■ Problems ■
1. In the pull request discussion about running Rubocop on generated schema files, what actual duration was measured when the implementation ran on 5 test files?
2. Pick up the pull request discussion about running Rubocop on generated schema files after its last sentence and carry it forward.

■ Document excerpt ■
[start]
Lint the output file with Rubocop #12

alanlacerda · 2024-01-12T14:06:40Z

This PR appends a call to rubocop -a after the schema is written to a file.

The command is only executed if the Rubocop binstub is available.

GabrielNagy

First of all, thanks for your contribution on this issue. As mentioned internally I don't believe this is an optimal solution because:

We are linting generated code which we shouldn't care too much about - we will never touch this by hand. Additionally, these generated schemas are long and having rubocop run on each and every one of them is a waste of resources in my opinion (here I'm thinking both of the linting being done by schema-test, and subsequent linting done outside of it like CI or local runs of rubocop).
The rewriter uses PP which for better or worse is an established output format, I'm not a fan of us altering it after generation. I would much prefer if we could directly generate already compliant output (but this is a time sink which is not worth approaching imo).
Shelling out to external commands (especially in the context of Ruby and Bundler) is costly. Doing this for every expanded file greatly increases the duration of the test run. For reference, I ran your implementation on 5 test files, and while minitest reported a duration of 20.4 seconds, the actual duration was 44 seconds. This can be circumvented in CI if rubocop is not a test dependency, but has a visible impact in development environments.
By linting the entire file this gem oversteps its boundaries and touches code parts outside of its documented methods. At worst this should be a configurable, opt-in setting, not something that's on by default.

There are probably more arguments to make but I would much prefer if we went with the way of disabling rubocop in these auto-generated blocks, which is faster and has less footprint on already existing schema tests.
[end]
■ Records provided ■
[start]
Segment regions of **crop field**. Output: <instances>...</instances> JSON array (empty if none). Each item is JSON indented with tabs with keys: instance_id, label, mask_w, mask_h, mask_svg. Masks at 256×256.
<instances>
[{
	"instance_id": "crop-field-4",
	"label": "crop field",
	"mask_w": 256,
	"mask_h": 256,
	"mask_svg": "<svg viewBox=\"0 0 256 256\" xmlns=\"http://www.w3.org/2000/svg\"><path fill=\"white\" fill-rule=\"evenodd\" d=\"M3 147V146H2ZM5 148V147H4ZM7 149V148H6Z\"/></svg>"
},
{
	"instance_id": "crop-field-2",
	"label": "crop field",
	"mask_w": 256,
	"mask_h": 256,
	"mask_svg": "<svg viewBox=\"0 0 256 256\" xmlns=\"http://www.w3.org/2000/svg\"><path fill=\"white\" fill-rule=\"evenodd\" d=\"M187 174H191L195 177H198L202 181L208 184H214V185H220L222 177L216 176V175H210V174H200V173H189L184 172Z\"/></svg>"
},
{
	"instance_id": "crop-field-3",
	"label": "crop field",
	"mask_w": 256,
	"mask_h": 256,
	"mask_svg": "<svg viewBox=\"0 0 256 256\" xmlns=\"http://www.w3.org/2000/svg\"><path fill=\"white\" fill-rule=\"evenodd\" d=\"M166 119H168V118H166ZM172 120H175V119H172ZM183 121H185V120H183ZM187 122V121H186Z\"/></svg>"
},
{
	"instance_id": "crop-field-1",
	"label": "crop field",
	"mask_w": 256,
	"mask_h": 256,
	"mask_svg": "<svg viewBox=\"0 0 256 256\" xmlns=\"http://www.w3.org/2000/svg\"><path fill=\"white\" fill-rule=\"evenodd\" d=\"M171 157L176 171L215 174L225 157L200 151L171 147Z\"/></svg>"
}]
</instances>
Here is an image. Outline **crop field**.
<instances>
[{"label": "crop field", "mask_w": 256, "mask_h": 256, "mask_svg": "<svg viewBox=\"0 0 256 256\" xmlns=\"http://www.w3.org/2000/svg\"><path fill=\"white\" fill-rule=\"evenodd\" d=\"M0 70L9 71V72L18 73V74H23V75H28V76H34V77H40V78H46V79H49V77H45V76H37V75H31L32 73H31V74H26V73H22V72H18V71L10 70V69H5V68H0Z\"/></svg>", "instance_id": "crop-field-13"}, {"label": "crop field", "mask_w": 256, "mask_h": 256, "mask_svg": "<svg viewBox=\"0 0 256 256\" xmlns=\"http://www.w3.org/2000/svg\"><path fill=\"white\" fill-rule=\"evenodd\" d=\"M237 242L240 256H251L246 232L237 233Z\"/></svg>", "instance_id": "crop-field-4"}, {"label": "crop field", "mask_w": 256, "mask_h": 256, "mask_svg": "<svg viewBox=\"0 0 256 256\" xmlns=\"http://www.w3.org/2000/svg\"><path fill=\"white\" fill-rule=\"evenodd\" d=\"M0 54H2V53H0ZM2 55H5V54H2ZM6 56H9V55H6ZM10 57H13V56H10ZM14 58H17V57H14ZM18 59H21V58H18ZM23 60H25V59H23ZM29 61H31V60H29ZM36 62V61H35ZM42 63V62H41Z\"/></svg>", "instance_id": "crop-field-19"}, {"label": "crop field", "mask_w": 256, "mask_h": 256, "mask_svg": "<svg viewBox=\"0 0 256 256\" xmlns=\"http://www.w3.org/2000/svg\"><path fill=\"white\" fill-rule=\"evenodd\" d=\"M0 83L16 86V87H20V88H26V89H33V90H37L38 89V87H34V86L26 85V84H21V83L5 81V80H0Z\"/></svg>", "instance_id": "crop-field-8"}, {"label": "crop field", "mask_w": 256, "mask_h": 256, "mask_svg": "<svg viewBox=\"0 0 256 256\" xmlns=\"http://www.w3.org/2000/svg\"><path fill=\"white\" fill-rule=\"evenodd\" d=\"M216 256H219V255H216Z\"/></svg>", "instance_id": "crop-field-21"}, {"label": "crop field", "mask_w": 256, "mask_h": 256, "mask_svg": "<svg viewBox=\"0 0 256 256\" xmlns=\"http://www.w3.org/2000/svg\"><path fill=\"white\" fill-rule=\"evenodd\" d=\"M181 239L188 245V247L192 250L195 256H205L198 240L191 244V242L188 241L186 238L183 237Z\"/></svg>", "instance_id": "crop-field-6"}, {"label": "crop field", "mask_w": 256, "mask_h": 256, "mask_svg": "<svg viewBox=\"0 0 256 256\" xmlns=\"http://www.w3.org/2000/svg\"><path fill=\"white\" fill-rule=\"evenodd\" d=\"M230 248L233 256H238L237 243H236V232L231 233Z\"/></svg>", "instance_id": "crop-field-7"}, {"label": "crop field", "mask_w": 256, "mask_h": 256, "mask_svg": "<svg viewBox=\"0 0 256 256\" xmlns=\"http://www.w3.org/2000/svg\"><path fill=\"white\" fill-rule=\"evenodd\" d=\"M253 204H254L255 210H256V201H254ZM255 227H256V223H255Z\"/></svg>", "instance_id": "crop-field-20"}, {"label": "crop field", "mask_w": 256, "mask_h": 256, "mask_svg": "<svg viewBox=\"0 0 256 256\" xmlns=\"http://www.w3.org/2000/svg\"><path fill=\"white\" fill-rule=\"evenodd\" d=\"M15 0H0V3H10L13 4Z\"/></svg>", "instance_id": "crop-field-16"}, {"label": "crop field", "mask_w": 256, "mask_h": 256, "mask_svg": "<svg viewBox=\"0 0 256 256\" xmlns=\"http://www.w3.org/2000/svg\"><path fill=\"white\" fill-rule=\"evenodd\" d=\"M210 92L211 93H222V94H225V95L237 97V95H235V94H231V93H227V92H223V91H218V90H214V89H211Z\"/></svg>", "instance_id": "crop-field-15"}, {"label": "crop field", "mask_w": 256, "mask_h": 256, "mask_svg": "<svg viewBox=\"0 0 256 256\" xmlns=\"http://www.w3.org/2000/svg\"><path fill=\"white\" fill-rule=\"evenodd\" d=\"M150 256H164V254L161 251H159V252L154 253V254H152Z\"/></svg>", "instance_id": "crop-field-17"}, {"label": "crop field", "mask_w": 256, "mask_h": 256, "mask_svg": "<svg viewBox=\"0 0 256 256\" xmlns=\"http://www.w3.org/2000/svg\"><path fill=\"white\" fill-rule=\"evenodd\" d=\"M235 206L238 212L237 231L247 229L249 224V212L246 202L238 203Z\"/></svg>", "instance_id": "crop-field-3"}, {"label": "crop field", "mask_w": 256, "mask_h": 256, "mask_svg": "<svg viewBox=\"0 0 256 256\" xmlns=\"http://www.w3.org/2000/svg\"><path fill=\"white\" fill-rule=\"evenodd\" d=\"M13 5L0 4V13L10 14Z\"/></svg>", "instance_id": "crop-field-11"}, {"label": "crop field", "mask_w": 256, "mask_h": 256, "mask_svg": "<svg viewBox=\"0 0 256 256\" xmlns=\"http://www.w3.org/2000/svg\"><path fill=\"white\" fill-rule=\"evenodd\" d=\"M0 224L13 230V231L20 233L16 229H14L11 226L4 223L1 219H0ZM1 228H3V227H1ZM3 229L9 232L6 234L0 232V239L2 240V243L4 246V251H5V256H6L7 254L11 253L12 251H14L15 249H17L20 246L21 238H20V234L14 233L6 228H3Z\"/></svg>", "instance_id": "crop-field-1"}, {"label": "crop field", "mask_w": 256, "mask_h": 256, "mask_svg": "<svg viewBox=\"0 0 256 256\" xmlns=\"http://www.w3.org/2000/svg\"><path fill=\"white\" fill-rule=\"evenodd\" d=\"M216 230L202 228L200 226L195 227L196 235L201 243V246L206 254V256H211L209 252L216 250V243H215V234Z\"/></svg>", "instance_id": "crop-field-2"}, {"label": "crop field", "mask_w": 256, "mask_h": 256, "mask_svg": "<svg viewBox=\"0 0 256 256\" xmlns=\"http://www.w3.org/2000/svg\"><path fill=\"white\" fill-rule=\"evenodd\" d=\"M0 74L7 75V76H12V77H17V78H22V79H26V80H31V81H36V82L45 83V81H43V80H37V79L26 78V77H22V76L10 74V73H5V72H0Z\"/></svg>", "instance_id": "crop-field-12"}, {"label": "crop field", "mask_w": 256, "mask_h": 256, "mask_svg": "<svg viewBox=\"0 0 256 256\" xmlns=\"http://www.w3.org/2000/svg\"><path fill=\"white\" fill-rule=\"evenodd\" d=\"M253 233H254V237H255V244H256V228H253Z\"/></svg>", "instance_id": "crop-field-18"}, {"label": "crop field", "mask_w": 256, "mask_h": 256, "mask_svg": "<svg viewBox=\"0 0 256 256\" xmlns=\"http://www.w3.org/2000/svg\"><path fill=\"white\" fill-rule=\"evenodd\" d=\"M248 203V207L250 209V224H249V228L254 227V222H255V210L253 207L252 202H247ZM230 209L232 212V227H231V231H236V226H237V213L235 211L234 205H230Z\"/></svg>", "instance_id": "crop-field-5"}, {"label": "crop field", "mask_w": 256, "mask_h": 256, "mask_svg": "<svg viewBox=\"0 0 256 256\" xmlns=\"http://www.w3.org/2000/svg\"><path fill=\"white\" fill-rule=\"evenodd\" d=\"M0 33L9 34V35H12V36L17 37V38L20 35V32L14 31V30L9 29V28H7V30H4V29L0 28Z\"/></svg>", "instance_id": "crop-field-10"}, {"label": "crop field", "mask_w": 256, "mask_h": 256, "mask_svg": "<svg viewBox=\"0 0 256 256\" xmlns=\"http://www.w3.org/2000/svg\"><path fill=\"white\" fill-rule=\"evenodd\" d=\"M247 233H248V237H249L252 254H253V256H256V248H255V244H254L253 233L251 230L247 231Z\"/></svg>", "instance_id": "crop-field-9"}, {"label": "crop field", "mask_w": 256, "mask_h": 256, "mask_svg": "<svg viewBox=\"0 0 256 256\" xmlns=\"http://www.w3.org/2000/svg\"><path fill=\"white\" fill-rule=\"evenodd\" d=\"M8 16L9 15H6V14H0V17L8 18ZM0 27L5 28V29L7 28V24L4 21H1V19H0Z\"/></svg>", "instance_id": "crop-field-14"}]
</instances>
[end]
■ Responses in order ■
1. 44 seconds, although minitest reported 20.4 seconds.

2.
alanlacerda · 2024-01-15T11:13:23Z

Thank you for the through write up @GabrielNagy!

TL;DR: I overall agree with your points, specially that the changes in this PR are definitely not the right solution.

Just to give some context about this PR: I created it under the assumption that we only expand the JSON schema when calling the test for the first time. That's why I suggested an approach similar as the one that Rubocop Rails uses for autocorrecting generated code. But even thinking about it now, for VS Code users that's actually useless, because Format on save would basically fix the code automatically. Anyway...

As it's clear now, I missed the fact that we re-generate the JSON schema nearly every time assert_valid_json_for_schema is called. In this case my change actually introduces a race condition in the CI: even if the linted code is pushed to a branch, the JSON schema would be overwritten when the tests are executed.

We are linting generated code which we shouldn't care too much about - we will never touch this by hand. Additionally, these generated schemas are long and having rubocop run on each and every one of them is a waste of resources in my opinion (here I'm thinking both of the linting being done by schema-test, and subsequent linting done outside of it like CI or local runs of rubocop).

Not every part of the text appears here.